Education and technological exchange are important parts of the China-U.S. cultural exchange, and they are highly significant to promoting a beneficial partnership between the two countries. On the one hand, the Biden administration is trying to satisfy calls by American universities and colleges to increase enrollment of Chinese exchange students and subsidize their tuition, but on the other hand, the Biden administration continues to suppress and violate the legal rights of Chinese exchange students, working completely against the philosophy of the open and free education it prides itself on. Its actions also run counter to the growing international talent exchange that is emblematic of our times, and counter to the desire shared by the U.S. and China to increase friendly exchange between their people. We should promote a strategy of open-style innovation, predicated on opposition to the United States’ scientific and technological hegemony and bullying.
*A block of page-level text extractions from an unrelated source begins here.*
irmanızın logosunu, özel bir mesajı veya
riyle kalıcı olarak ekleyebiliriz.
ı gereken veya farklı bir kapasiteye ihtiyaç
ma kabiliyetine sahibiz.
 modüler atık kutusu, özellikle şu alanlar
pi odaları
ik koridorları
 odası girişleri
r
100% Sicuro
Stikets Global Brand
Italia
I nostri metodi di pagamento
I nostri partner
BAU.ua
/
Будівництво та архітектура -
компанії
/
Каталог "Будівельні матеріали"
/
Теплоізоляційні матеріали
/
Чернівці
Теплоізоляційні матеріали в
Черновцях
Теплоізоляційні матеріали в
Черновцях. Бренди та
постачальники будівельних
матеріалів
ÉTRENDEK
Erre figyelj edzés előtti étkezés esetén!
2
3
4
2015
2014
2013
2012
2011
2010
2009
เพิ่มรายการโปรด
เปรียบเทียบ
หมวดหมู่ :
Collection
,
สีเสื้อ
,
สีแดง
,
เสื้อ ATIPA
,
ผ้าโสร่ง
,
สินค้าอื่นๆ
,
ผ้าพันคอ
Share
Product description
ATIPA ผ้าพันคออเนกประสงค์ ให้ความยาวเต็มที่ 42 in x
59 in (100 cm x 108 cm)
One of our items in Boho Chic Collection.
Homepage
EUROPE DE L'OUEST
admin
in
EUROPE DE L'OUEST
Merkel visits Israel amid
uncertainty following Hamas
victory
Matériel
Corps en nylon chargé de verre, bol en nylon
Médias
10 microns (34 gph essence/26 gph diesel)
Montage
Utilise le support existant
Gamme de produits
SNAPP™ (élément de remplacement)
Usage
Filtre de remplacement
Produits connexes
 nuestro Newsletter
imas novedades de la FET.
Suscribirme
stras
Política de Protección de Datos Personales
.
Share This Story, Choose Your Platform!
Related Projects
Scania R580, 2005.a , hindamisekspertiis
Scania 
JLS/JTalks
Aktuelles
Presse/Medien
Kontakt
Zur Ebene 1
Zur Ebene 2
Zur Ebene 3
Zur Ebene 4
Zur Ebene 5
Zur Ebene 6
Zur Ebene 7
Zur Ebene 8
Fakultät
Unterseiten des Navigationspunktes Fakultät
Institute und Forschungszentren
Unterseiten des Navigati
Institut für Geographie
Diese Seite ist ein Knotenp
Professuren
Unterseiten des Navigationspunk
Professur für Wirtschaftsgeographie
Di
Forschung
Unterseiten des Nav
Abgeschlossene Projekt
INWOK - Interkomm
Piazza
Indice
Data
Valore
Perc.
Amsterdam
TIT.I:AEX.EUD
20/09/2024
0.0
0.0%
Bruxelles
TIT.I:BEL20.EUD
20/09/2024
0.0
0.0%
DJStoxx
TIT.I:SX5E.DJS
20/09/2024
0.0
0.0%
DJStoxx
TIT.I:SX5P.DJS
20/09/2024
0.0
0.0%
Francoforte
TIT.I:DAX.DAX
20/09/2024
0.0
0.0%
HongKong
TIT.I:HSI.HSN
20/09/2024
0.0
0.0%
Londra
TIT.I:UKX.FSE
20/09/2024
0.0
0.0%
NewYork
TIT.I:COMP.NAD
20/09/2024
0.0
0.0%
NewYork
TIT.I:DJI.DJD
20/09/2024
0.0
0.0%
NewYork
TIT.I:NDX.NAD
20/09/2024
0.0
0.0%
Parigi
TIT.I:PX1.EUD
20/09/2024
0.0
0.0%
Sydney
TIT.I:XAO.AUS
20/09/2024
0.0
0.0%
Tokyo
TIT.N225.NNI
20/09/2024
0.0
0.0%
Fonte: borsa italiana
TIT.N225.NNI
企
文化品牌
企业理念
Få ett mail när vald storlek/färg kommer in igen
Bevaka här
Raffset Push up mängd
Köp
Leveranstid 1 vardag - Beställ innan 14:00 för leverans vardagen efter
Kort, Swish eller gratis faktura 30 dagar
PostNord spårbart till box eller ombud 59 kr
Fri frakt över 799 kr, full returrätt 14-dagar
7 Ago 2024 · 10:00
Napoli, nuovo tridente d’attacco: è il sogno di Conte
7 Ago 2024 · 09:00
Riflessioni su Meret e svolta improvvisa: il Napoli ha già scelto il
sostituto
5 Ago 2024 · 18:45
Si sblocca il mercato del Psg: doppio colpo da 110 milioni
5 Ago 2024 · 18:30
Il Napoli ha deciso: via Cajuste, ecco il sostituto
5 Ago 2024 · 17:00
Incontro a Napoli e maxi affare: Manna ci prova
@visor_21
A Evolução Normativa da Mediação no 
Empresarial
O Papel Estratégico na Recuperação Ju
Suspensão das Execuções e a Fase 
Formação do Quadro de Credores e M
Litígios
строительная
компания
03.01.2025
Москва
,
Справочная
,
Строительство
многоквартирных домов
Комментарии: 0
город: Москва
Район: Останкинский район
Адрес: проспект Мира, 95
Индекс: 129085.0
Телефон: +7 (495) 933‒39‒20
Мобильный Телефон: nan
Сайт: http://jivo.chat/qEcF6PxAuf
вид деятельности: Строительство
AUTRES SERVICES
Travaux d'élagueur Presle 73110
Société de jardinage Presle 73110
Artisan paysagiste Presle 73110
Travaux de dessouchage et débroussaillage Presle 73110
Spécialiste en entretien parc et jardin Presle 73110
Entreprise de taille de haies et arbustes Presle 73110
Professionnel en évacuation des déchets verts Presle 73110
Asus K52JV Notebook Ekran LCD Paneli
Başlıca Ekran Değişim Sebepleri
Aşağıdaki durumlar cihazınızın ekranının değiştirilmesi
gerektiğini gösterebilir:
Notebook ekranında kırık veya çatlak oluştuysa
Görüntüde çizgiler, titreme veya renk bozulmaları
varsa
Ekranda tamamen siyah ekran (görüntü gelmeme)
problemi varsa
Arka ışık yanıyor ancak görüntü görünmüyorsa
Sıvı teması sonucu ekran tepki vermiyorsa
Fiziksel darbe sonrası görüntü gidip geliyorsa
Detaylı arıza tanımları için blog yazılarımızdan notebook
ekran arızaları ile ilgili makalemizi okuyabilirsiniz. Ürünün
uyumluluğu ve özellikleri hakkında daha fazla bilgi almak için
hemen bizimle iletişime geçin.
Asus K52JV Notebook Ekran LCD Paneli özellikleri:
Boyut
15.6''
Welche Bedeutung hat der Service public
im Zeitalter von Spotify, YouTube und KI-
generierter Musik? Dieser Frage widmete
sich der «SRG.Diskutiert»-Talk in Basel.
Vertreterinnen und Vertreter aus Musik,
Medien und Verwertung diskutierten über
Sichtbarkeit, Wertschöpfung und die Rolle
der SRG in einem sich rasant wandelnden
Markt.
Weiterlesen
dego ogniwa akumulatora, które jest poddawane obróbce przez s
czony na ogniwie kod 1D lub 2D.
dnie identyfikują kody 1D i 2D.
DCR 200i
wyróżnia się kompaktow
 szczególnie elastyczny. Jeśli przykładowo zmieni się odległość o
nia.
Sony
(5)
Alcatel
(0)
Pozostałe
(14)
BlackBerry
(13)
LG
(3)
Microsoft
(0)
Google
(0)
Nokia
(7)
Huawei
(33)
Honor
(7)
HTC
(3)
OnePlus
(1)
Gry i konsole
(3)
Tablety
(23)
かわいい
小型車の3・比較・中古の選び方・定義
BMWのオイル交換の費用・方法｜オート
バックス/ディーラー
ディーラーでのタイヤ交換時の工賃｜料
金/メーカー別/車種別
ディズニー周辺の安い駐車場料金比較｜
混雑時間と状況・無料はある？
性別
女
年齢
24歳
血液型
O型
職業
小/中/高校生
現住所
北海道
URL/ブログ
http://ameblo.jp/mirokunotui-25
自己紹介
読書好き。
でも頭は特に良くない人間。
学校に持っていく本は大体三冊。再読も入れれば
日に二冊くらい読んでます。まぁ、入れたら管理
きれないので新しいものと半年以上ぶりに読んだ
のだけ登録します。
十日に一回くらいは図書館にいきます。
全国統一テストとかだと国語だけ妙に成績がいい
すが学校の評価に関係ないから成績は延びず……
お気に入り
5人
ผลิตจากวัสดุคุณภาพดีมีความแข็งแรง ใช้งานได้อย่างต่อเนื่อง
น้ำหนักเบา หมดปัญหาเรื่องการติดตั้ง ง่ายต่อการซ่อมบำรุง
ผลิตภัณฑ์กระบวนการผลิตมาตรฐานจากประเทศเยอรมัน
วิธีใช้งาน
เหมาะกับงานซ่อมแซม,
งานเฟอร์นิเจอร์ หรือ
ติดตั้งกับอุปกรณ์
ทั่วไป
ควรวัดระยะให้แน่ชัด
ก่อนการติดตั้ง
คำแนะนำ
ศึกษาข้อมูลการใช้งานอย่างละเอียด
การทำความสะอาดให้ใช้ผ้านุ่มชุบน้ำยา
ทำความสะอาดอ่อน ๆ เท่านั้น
We want to continue expanding international technological cooperation and exchange, strengthen the foundations of scientific study, seek breakthroughs in key technologies, and realize our strategic goal of becoming a technological superpower.
*Editor’s note: Military-Civil Fusion is an aggressive, national strategy of the Chinese Communist Party. Its goal is to enable China to develop the most technologically advanced military in the world.
The author is the director of the Intellectual Property Rights and Science and Technology Security Research Center at the Law School of UIR.